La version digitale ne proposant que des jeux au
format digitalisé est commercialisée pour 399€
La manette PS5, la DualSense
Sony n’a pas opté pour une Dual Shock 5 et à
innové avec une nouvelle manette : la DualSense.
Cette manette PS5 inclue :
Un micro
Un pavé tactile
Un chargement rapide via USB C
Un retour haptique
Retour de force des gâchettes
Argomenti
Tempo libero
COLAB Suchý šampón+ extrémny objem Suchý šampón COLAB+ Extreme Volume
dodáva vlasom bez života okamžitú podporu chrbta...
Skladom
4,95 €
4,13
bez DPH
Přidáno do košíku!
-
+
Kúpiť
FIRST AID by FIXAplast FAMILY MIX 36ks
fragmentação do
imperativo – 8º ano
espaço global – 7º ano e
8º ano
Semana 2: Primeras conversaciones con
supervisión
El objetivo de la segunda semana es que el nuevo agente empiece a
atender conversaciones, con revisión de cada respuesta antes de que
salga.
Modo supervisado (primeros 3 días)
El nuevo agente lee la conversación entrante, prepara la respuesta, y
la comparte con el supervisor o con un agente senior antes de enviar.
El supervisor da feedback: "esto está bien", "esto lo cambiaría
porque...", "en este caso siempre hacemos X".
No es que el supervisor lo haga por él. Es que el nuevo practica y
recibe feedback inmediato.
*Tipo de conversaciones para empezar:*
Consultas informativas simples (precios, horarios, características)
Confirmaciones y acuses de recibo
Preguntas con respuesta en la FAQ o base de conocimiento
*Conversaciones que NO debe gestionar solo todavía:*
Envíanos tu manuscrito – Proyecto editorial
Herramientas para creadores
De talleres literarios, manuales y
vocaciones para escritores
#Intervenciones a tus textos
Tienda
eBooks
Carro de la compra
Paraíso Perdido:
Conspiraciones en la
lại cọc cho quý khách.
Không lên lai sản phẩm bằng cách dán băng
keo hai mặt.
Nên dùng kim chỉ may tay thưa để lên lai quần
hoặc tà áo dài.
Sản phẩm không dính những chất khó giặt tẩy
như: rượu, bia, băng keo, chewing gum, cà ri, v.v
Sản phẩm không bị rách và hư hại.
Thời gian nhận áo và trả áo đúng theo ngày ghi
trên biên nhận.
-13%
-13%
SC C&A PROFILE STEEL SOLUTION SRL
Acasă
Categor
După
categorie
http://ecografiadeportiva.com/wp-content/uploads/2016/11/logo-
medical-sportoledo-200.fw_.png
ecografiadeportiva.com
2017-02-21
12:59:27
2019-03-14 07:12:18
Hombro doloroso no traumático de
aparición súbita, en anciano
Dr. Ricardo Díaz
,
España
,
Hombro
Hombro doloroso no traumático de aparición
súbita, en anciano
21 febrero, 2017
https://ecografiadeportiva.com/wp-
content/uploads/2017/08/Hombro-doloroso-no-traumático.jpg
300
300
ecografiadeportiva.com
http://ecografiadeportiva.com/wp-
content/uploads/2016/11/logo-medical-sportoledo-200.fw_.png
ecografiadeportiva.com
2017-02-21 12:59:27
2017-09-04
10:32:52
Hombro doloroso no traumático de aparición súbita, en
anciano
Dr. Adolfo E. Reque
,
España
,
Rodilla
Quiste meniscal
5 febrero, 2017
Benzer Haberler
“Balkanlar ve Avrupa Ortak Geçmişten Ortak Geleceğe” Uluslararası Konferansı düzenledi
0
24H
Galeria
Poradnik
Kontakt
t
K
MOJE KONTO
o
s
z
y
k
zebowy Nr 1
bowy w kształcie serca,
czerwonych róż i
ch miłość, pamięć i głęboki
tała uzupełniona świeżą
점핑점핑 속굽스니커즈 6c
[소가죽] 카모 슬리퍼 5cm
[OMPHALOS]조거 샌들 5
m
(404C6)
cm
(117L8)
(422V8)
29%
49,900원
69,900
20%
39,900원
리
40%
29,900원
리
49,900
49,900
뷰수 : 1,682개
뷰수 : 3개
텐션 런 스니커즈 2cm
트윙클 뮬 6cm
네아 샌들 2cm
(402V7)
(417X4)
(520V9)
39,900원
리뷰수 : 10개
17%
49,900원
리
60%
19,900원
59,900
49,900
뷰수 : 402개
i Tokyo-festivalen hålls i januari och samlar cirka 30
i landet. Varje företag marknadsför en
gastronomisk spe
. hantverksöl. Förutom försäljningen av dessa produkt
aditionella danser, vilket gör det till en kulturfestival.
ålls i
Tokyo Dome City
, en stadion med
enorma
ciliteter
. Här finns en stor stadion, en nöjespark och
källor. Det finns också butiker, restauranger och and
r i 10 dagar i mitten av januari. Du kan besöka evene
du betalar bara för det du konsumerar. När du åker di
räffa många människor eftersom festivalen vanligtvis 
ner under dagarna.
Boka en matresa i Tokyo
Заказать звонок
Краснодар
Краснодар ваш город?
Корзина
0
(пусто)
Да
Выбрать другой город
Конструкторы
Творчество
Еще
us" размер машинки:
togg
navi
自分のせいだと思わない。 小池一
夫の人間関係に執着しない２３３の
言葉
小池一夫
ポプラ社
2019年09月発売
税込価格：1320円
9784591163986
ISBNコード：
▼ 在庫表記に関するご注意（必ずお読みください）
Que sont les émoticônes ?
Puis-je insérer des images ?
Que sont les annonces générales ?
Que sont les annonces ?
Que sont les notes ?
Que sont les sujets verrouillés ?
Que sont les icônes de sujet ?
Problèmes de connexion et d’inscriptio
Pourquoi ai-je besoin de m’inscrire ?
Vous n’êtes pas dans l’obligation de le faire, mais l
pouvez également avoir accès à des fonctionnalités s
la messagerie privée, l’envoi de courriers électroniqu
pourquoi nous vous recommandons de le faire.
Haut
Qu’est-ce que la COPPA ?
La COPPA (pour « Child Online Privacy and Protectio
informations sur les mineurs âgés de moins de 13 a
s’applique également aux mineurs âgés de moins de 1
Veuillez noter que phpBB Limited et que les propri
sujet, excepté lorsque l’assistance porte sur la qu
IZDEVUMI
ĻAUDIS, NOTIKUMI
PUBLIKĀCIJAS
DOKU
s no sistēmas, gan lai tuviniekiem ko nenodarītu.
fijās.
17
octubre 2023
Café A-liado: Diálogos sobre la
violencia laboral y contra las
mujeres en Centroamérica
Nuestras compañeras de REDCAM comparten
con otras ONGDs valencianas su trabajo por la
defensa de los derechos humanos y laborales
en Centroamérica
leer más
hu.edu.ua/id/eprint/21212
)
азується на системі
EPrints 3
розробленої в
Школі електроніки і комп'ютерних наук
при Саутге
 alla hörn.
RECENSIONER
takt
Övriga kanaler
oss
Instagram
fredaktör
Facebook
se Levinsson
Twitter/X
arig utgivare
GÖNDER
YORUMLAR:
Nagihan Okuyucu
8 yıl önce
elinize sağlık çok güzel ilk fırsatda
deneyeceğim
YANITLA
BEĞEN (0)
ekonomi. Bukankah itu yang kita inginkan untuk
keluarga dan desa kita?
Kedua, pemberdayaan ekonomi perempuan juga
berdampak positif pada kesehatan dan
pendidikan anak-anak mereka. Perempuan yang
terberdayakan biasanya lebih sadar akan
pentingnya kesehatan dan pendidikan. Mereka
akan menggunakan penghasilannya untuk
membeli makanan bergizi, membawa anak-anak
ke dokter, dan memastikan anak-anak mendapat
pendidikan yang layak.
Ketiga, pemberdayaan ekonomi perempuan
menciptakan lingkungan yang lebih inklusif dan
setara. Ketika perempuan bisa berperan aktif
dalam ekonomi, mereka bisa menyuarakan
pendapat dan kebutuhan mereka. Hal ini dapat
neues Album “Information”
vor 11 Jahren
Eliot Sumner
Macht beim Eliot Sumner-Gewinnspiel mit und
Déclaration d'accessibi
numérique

* TASK DETAILS *
Put the stretch from the start of the material through the line containing "Un pavé tactile" into a Markdown table with columns Number and Text, one row per line and blank lines left out.

* TASK ANSWER *
| Number | Text |
|---|---|
| 1 | La version digitale ne proposant que des jeux au |
| 2 | format digitalisé est commercialisée pour 399€ |
| 3 | La manette PS5, la DualSense |
| 4 | Sony n’a pas opté pour une Dual Shock 5 et à |
| 5 | innové avec une nouvelle manette : la DualSense. |
| 6 | Cette manette PS5 inclue : |
| 7 | Un micro |
| 8 | Un pavé tactile |